_TO DO_
Convert the lines below into a Markdown table with two columns, Row and Line, giving each line its row number and skipping blank lines. Leave the pictures out.

==== TASK INPUTS

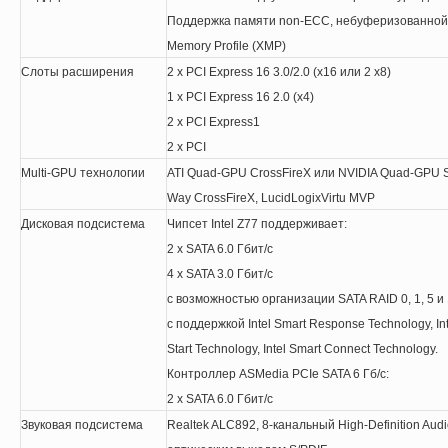
Поддержка памяти non-ECC, небуферизованной 
Memory Profile (XMP)
Слоты расширения
2 x PCI Express 16 3.0/2.0 (x16
или
2 x8)
1 x PCI Express 16 2.0 (x4)
2 x PCI Express1
2 x PCI
Multi-GPU технологии
ATI Quad-GPU CrossFireX
или
NVIDIA Quad-GPU S
Way CrossFireX, LucidLogixVirtu MVP
Дисковая подсистема
Чипсет Intel Z77 поддерживает:
2 x SATA 6.0 Гбит/с
4 x SATA 3.0 Гбит/с
с возможностью организации SATA RAID 0, 1, 5 и
с поддержкой Intel Smart Response Technology, In
Start Technology, Intel Smart Connect Technology.
Контроллер ASMedia PCIe SATA 6 Гб/c:
2 x SATA 6.0 Гбит/с
Звуковая подсистема
Realtek ALC892, 8-канальный High-Definition Audi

========

_RESULT OF THIS TASK_
| Row | Line |
|---|---|
| 1 | Поддержка памяти non-ECC, небуферизованной  |
| 2 | Memory Profile (XMP) |
| 3 | Слоты расширения |
| 4 | 2 x PCI Express 16 3.0/2.0 (x16 |
| 5 | или |
| 6 | 2 x8) |
| 7 | 1 x PCI Express 16 2.0 (x4) |
| 8 | 2 x PCI Express1 |
| 9 | 2 x PCI |
| 10 | Multi-GPU технологии |
| 11 | ATI Quad-GPU CrossFireX |
| 12 | или |
| 13 | NVIDIA Quad-GPU S |
| 14 | Way CrossFireX, LucidLogixVirtu MVP |
| 15 | Дисковая подсистема |
| 16 | Чипсет Intel Z77 поддерживает: |
| 17 | 2 x SATA 6.0 Гбит/с |
| 18 | 4 x SATA 3.0 Гбит/с |
| 19 | с возможностью организации SATA RAID 0, 1, 5 и |
| 20 | с поддержкой Intel Smart Response Technology, In |
| 21 | Start Technology, Intel Smart Connect Technology. |
| 22 | Контроллер ASMedia PCIe SATA 6 Гб/c: |
| 23 | 2 x SATA 6.0 Гбит/с |
| 24 | Звуковая подсистема |
| 25 | Realtek ALC892, 8-канальный High-Definition Audi |